Spurred by reports of the accelerated ozone depletion, the Copenhagen meeting agreed to move the CFC phase-out deadline forward from 2000 to January 1, 1996; for carbon tetrachloride to 1996, and for the so-called halon gases, used in fire extinguishers, to 1994. Though the Montreal Protocol gave 52 developing countries -- among them India and China -- a delay of 10 years for their reduction schedules, this was speeded up in Copenhagen to a complete halt in using CFCs by the end of 2005.
"These are substantial achievements," declared Mostafa Tolba, executive director of the UN Environment Programme (UNEP), after agreement was reached on these deadlines. Indian environment and forests minister Kamal Nath, despite pleading it was impossible for a country like India to compress the phase-out schedule further, told reporters he was generally satisfied with the overall results achieved at the meeting.

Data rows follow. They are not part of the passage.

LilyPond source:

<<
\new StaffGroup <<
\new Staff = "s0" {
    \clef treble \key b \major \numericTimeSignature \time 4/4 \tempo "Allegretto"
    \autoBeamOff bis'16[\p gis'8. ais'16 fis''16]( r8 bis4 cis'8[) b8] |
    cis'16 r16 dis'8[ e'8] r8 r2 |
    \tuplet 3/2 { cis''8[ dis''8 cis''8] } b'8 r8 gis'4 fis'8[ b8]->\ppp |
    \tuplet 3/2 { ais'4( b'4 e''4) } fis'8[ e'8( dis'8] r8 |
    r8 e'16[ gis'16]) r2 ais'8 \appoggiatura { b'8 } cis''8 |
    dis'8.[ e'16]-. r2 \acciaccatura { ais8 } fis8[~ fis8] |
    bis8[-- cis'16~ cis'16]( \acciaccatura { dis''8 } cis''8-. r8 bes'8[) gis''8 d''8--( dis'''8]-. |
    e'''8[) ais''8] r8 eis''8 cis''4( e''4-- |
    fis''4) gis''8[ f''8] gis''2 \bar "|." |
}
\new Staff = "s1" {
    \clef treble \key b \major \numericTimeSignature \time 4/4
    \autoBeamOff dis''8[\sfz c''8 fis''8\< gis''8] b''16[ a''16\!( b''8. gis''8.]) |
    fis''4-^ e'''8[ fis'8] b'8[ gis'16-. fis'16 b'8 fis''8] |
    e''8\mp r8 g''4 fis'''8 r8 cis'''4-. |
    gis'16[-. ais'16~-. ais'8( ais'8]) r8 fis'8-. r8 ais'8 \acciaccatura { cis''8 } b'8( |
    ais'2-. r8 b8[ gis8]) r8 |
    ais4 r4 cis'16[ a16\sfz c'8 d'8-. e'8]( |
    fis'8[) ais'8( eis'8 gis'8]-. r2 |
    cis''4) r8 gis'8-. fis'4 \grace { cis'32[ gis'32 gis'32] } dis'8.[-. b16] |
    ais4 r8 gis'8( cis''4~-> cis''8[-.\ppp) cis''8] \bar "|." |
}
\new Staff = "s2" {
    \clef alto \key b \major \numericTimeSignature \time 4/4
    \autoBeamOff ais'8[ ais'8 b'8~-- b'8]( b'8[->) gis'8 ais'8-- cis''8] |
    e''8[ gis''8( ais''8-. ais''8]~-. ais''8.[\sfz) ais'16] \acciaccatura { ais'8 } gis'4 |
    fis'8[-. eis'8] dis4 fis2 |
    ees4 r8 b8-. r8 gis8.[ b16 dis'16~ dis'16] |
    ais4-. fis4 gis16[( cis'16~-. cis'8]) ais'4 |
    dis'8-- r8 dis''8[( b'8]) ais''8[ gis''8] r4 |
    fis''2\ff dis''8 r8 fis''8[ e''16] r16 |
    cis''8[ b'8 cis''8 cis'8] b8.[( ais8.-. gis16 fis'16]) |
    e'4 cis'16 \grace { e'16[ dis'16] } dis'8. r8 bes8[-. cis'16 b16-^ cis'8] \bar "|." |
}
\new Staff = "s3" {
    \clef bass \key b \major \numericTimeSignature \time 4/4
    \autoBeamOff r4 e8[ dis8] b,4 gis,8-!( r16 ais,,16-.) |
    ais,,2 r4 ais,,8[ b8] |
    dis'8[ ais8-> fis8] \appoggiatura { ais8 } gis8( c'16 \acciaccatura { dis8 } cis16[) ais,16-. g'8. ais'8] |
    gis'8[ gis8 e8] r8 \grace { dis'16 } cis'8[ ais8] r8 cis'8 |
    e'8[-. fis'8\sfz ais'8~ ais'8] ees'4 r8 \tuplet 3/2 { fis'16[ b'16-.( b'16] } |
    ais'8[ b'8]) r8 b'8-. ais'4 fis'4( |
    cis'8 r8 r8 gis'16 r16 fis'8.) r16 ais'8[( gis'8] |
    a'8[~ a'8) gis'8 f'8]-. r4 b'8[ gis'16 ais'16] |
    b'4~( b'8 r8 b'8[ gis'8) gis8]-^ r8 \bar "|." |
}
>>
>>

Funding for transfer of modern non-CFC technology and financial resources became a central claim of the South at Copenhagen. Although the amount of $ 500 million, proposed at the start of the meeting as payment from North to South during 1994-96, is minuscule, financial issues aroused heated debate. The money is supposed to go to the Interim Multilateral Fund established by the Montreal Protocol in 1990, but countries like France, United Kingdom, Italy and the Netherlands, who are delinquent in their 1991 and 1992 assessed payments, were unwilling to pledge further amounts. They and some other Western countries pressed instead for the interim ozone fund to be incorporated into the Global Environmental Facility (GEF), which is operated by the World Bank.

Strong criticism

Their attempt drew harsh criticism not only from the South but, surprisingly, also from the United States, whose delegate, William Reilly, commented, "It is disturbing to realise that even today some parties remain unable or unwilling to reaffirm their financial commitment to the fund beyond next year,"
Another delegate, Saradha Thanarajasingan of Malaysia, pointed out, "The fund is a unique experiment, with equal voting rights for North and South. To close down a fund that -- contrary to the GEF -- enjoys the confidence of developing countries and that is now beginning to work well, is meaningless."
The compromise reached on the fund issue was to establish the ozone fund as a permanent institution, but to be reviewed in 1995. Also, financial pledges from the North, made for only one extra year, 1994, amounted to $ 113 million, an increase over the 1993 total of just under $ 100 million.